(Data extracted from a collection)
"""

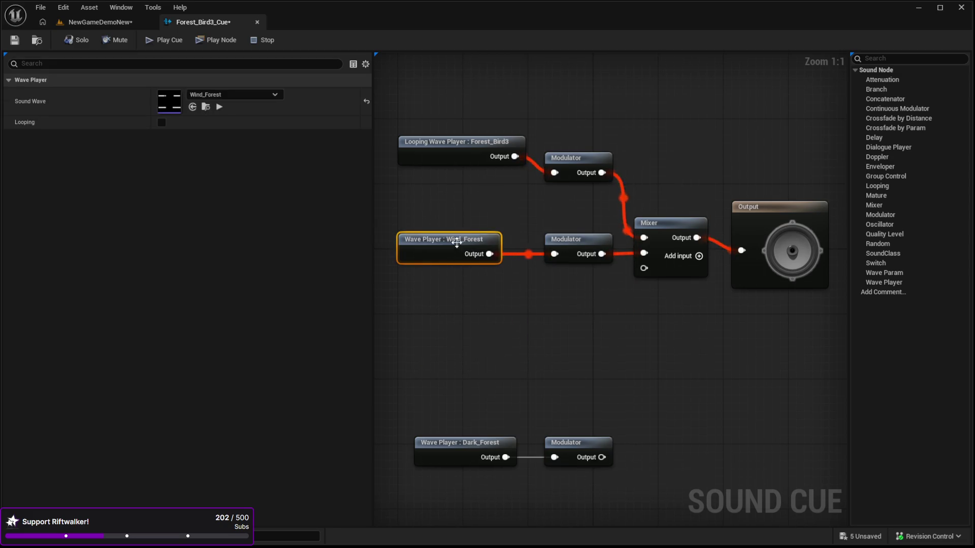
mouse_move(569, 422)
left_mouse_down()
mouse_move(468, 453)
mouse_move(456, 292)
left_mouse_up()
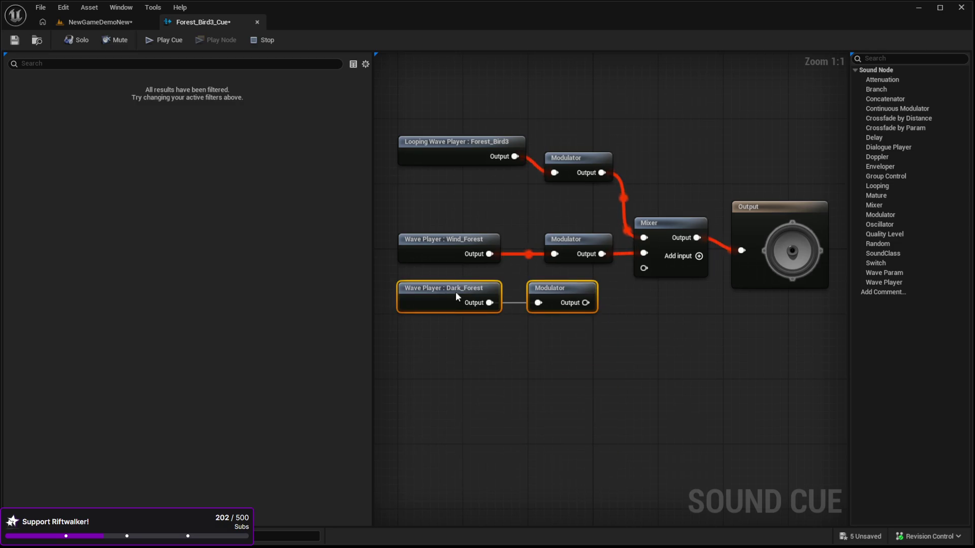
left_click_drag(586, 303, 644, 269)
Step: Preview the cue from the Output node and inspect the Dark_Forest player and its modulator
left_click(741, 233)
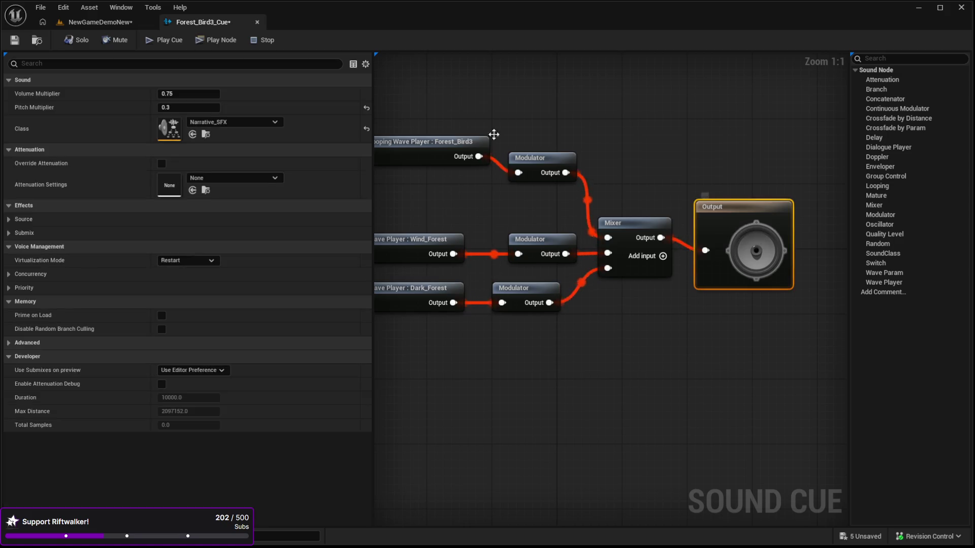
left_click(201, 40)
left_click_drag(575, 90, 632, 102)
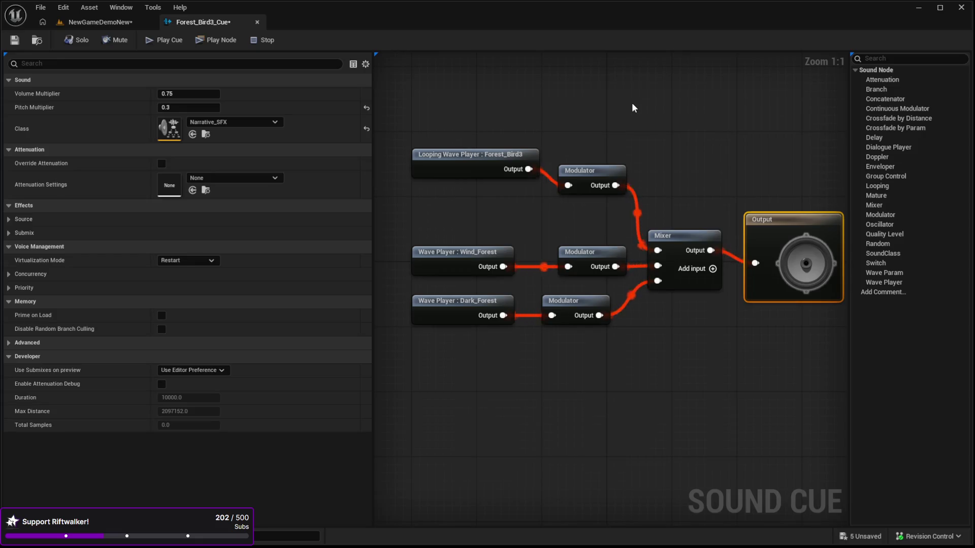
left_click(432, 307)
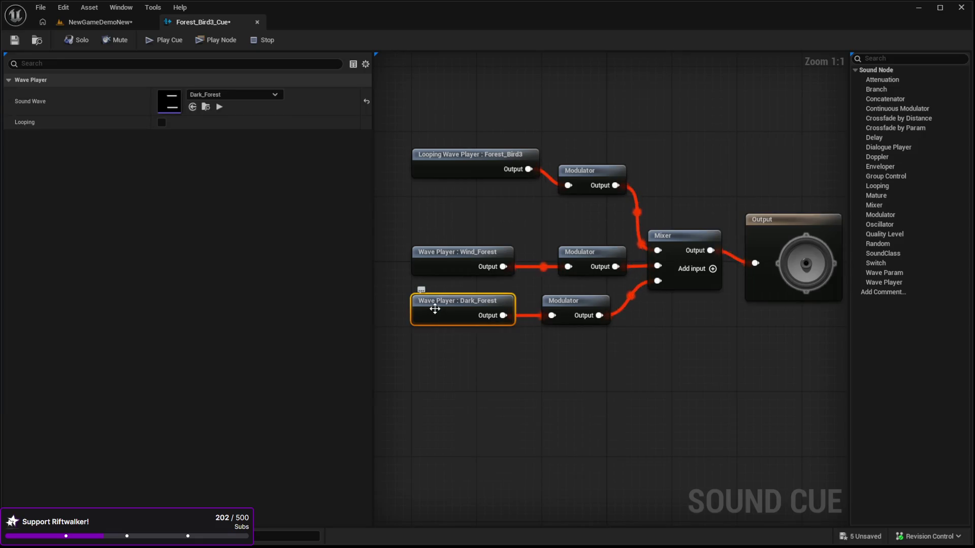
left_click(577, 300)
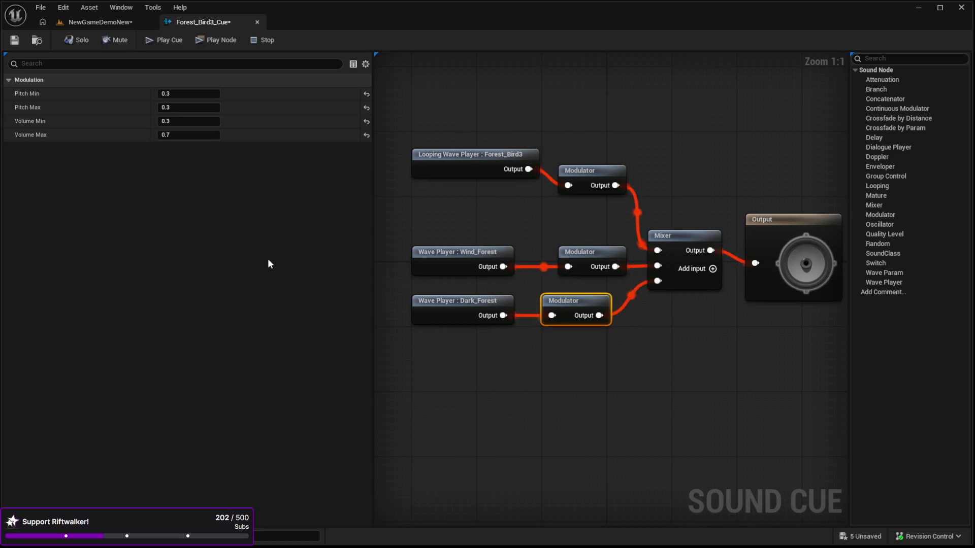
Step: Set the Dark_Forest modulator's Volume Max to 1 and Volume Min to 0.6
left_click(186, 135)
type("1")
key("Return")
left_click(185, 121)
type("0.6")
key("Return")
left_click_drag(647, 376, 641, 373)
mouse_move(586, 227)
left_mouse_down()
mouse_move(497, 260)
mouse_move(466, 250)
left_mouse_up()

"""

Output every entry above exactly as written, but omit the pictures.

#### TASK ANSWER
mouse_move(569, 422)
left_mouse_down()
mouse_move(468, 453)
mouse_move(456, 292)
left_mouse_up()
left_click_drag(586, 303, 644, 269)
Step: Preview the cue from the Output node and inspect the Dark_Forest player and its modulator
left_click(741, 233)
left_click(201, 40)
left_click_drag(575, 90, 632, 102)
left_click(432, 307)
left_click(577, 300)
Step: Set the Dark_Forest modulator's Volume Max to 1 and Volume Min to 0.6
left_click(186, 135)
type("1")
key("Return")
left_click(185, 121)
type("0.6")
key("Return")
left_click_drag(647, 376, 641, 373)
mouse_move(586, 227)
left_mouse_down()
mouse_move(497, 260)
mouse_move(466, 250)
left_mouse_up()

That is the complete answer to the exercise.